[What do auditors really want? See The Secret World of Compliance Auditors. ]
Announced by the U.S. Attorney's office in the Southern District of New York, the criminal investigation was a two-year effort by the FBI into a carding operation that netted 11 arrests in the U.S. and 13 more in other countries. The action uncovered stolen credit card numbers taken from 47 breached organizations. The documents made public with the announcements showed how complex such a previously successful carding operation had matured to, offering everything from sales of credit card numbers to fraudsters by the thousands to peddling of a large variety of malware to would-be thieves looking to acquire numbers on their own.
"It's always been exciting when we see such a strong law enforcement action when we see this kind of fraud because we know that its very different to actually track down the individuals who are involved in this kind of scheme and it doesn't happen very often," says Ben Knieff, director of fraud product marketing at NICE Actimize. "It brings to light for people who aren't so intimately involved in fighting this sort of fraud how complex and how many different parties are actually involved."
Some within the security industry say the sting offers yet another piece of evidence of how important it is to move beyond check-the-box compliance.
"The prevalence of credit card theft that this sting clearly demonstrates is a call for security to move beyond check-the-box regulatory compliance and focus on effective security measures," says Gretchen Hellman, director of product marketing at McAfee. "Regulations can only provide general requirements for security practices, but given the unique nature of every IT environment and the subsequent environmental risk, it is up to enterprises to ensure those practices are effective in protecting customer data."

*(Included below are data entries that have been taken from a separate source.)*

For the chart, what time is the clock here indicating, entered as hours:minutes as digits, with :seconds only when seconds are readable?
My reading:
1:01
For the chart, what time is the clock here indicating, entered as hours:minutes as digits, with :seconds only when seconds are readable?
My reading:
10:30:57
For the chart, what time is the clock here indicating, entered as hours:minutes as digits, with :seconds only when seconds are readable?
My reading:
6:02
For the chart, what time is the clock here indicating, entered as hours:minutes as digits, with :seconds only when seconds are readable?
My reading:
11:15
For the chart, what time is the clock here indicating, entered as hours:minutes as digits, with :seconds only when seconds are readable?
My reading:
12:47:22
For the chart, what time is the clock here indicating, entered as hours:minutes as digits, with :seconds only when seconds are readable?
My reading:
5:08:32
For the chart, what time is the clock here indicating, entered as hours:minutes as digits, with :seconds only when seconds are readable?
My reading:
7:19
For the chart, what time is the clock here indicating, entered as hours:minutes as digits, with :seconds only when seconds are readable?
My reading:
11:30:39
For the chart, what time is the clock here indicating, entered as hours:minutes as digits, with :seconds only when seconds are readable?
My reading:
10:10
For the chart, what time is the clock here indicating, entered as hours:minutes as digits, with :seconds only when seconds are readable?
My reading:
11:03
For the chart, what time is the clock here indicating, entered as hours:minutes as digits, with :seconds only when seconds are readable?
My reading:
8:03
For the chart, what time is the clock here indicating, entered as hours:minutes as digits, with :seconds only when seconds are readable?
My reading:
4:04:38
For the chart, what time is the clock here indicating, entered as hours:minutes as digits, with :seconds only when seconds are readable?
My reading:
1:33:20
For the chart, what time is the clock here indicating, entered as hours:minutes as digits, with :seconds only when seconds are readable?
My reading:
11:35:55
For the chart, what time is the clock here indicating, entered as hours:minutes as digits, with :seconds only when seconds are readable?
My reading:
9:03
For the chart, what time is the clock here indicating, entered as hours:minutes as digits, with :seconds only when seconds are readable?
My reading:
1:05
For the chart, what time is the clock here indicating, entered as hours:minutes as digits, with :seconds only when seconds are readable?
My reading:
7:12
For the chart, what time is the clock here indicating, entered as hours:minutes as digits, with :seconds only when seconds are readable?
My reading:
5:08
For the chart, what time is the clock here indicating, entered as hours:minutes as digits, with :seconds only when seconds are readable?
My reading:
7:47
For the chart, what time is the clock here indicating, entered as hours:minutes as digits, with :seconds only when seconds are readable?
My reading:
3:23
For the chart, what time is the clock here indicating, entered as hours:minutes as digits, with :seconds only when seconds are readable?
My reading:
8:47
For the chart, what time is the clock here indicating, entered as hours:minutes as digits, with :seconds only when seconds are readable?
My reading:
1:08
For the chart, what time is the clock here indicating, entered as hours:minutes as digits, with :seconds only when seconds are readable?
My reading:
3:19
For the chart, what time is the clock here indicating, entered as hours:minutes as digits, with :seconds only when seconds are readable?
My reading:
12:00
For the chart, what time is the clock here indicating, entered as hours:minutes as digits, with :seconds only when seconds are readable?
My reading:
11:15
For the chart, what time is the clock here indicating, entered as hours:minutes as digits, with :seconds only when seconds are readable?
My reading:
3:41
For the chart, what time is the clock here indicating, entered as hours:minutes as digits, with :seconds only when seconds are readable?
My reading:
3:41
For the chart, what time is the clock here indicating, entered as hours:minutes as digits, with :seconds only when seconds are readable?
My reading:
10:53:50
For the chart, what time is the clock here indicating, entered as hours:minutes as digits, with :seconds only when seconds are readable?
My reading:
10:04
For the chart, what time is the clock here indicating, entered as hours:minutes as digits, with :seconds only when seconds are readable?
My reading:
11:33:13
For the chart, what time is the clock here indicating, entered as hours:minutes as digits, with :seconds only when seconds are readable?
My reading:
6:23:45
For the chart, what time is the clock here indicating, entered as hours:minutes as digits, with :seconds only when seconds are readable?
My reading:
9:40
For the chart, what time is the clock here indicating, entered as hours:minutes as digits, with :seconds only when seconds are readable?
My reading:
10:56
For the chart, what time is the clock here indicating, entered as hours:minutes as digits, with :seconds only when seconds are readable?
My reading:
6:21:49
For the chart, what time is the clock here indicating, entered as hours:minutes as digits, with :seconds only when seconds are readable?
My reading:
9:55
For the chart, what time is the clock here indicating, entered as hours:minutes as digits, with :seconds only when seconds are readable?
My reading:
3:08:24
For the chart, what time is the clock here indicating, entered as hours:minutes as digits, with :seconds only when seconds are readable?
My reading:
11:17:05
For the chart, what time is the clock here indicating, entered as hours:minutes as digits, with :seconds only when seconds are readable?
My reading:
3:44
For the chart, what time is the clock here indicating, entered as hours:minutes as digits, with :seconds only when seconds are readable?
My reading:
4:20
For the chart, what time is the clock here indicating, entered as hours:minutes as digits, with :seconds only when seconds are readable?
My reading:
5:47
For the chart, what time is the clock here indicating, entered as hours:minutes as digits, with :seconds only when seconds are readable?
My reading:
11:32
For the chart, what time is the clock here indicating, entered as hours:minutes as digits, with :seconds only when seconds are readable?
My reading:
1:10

Still others go so far as to say this is evidence of PCI's ineffectiveness as a regulation, charging that the existence of such unchecked commerce in stolen credit card numbers cast a shadow on PCI's touted successes.
“So, 47 organizations were breached. The real question is will any of them be fined by the PCI Council?" says Tim Erlin, director of director of IT security and risk strategy for nCircle. "This seems like a significant blow to the effectiveness of PCI. After years of regulation and 'enforcement,' it appears that little progress has been made in actually securing cardholder data. Of course, that assumes the goal of PCI is to secure data. If you look at the PCI DSS as a means of transferring liability for the security of card holder data, then the question of PCI effectiveness can be viewed in dramatically different light.”
Knieff at NICE Actimize wouldn't go so far. He says he believes PCI has helped the industry make great strides in limiting the number of consumers victimized by card thieves. But he also believes there's still work to be done.
"PCI absolutely helps but it is not an end all be all. There are still weaknesses in the system," he says. "Obviously, one of the challenges that we face is that there's more than one level of PCI compliance on the merchant side. And because they're relatively well-known it also allows criminals to know who's likely to be weaker or stronger from a security perspective."
According to Knieff, PCI and security practices notwithstanding, such complex cybercriminal activity shows that organizations need to focus risk management not only on how they treat sensitive data but also how consumers interact with it.
"It definitely highlights the fact that no matter how hard you try, even if every merchant and every processor and every issuing institution was perfect, you still have weak links at the endpoint," he says, "which is the consumer entering their information into a phishing site or a skimming device on a POS terminal or an ATM. PCI is good but it's not good enough to solve all of our problems at this point."